Menurut Bahlil, terdapat lima Izin Usaha Pertambangan (IUP) nikel di wilayah Raja Ampat, namun hanya PT GAG Nikel—anak usaha PT Antam Tbk—yang saat ini aktif beroperasi. Ia menegaskan bahwa izin produksi perusahaan tersebut diberikan pada 2017, sebelum dirinya menjabat di pemerintahan.
Sementara itu, Kepala Dinas Lingkungan Hidup, Kehutanan, dan Pertanahan Papua Barat Daya Julian Kelly Kambu menyebut selain GAG Nikel, ada satu lagi perusahaan tambang nikel aktif di Raja Ampat, yakni PT Kawei Sejahtera Mining.
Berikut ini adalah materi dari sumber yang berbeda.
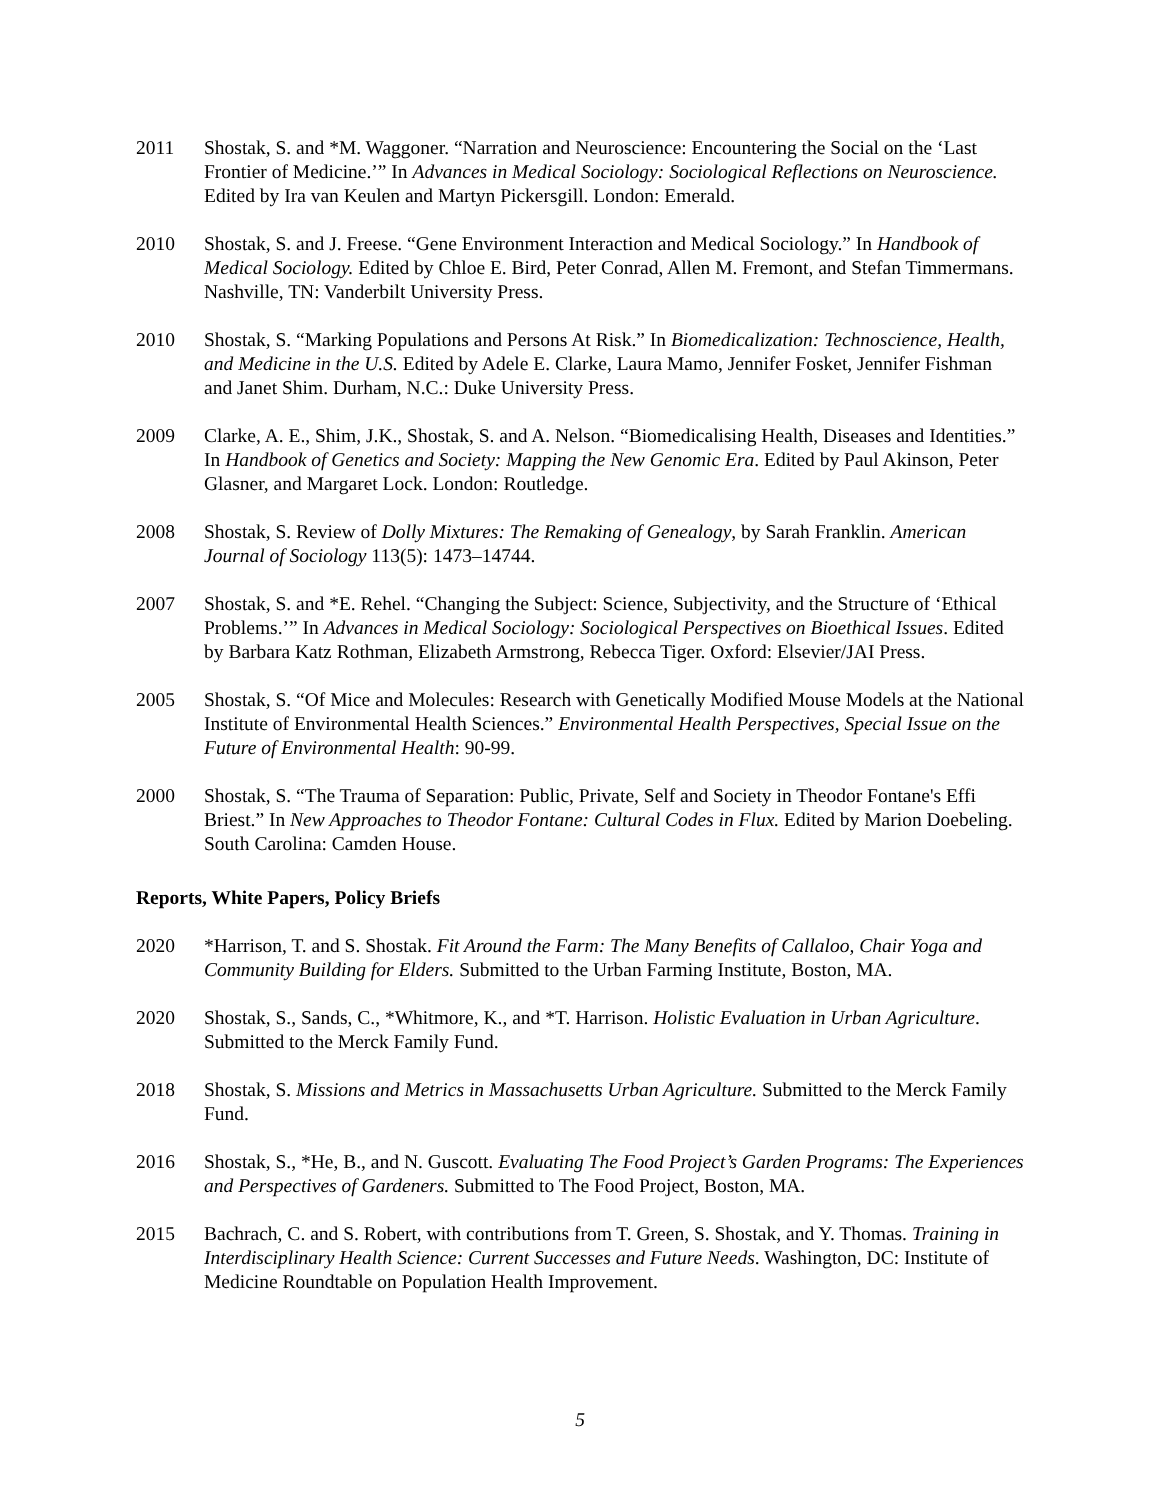2011 Shostak, S. and *M. Waggoner. “Narration and Neuroscience: Encountering the Social on the ‘Last Frontier of Medicine.’” In Advances in Medical Sociology: Sociological Reflections on Neuroscience. Edited by Ira van Keulen and Martyn Pickersgill. London: Emerald.
2010 Shostak, S. and J. Freese. “Gene Environment Interaction and Medical Sociology.” In Handbook of Medical Sociology. Edited by Chloe E. Bird, Peter Conrad, Allen M. Fremont, and Stefan Timmermans. Nashville, TN: Vanderbilt University Press.
2010 Shostak, S. “Marking Populations and Persons At Risk.” In Biomedicalization: Technoscience, Health, and Medicine in the U.S. Edited by Adele E. Clarke, Laura Mamo, Jennifer Fosket, Jennifer Fishman and Janet Shim. Durham, N.C.: Duke University Press.
2009 Clarke, A. E., Shim, J.K., Shostak, S. and A. Nelson. “Biomedicalising Health, Diseases and Identities.” In Handbook of Genetics and Society: Mapping the New Genomic Era. Edited by Paul Akinson, Peter Glasner, and Margaret Lock. London: Routledge.
2008 Shostak, S. Review of Dolly Mixtures: The Remaking of Genealogy, by Sarah Franklin. American Journal of Sociology 113(5): 1473–14744.
2007 Shostak, S. and *E. Rehel. “Changing the Subject: Science, Subjectivity, and the Structure of ‘Ethical Problems.’” In Advances in Medical Sociology: Sociological Perspectives on Bioethical Issues. Edited by Barbara Katz Rothman, Elizabeth Armstrong, Rebecca Tiger. Oxford: Elsevier/JAI Press.
2005 Shostak, S. “Of Mice and Molecules: Research with Genetically Modified Mouse Models at the National Institute of Environmental Health Sciences.” Environmental Health Perspectives, Special Issue on the Future of Environmental Health: 90-99.
2000 Shostak, S. “The Trauma of Separation: Public, Private, Self and Society in Theodor Fontane's Effi Briest.” In New Approaches to Theodor Fontane: Cultural Codes in Flux. Edited by Marion Doebeling. South Carolina: Camden House.
Reports, White Papers, Policy Briefs
2020 *Harrison, T. and S. Shostak. Fit Around the Farm: The Many Benefits of Callaloo, Chair Yoga and Community Building for Elders. Submitted to the Urban Farming Institute, Boston, MA.
2020 Shostak, S., Sands, C., *Whitmore, K., and *T. Harrison. Holistic Evaluation in Urban Agriculture. Submitted to the Merck Family Fund.
2018 Shostak, S. Missions and Metrics in Massachusetts Urban Agriculture. Submitted to the Merck Family Fund.
2016 Shostak, S., *He, B., and N. Guscott. Evaluating The Food Project’s Garden Programs: The Experiences and Perspectives of Gardeners. Submitted to The Food Project, Boston, MA.
2015 Bachrach, C. and S. Robert, with contributions from T. Green, S. Shostak, and Y. Thomas. Training in Interdisciplinary Health Science: Current Successes and Future Needs. Washington, DC: Institute of Medicine Roundtable on Population Health Improvement.
5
Keduanya mengantongi IUP saat Raja Ampat masih berada di bawah administrasi Papua Barat.
Bupati Raja Ampat, Orideko Burdam, mengaku pihaknya kesulitan mengambil tindakan atas dampak lingkungan yang terjadi karena kewenangan izin berada di tangan pemerintah pusat.
“97 persen wilayah Raja Ampat adalah daerah konservasi. Ketika terjadi pencemaran, kami tak bisa berbuat banyak karena kewenangan kami terbatas,” ujar Orideko di Sorong, Sabtu (31/5).
Sebelumnya, penolakan terhadap tambang nikel di kawasan tersebut juga muncul dalam aksi protes oleh Greenpeace Indonesia dan empat pemuda Papua saat konferensi Indonesia Critical Minerals 2025 di Jakarta, Selasa (3/6/2025).
Mereka membawa spanduk bertuliskan “Nickel Mines Destroy Lives” dan “Save Raja Ampat from Nickel Mining”, serta menerbangkan banner bertuliskan “What’s the True Cost of Your Nickel?” di tengah pidato Wakil Menteri Luar Negeri Arief Havas Oegroseno.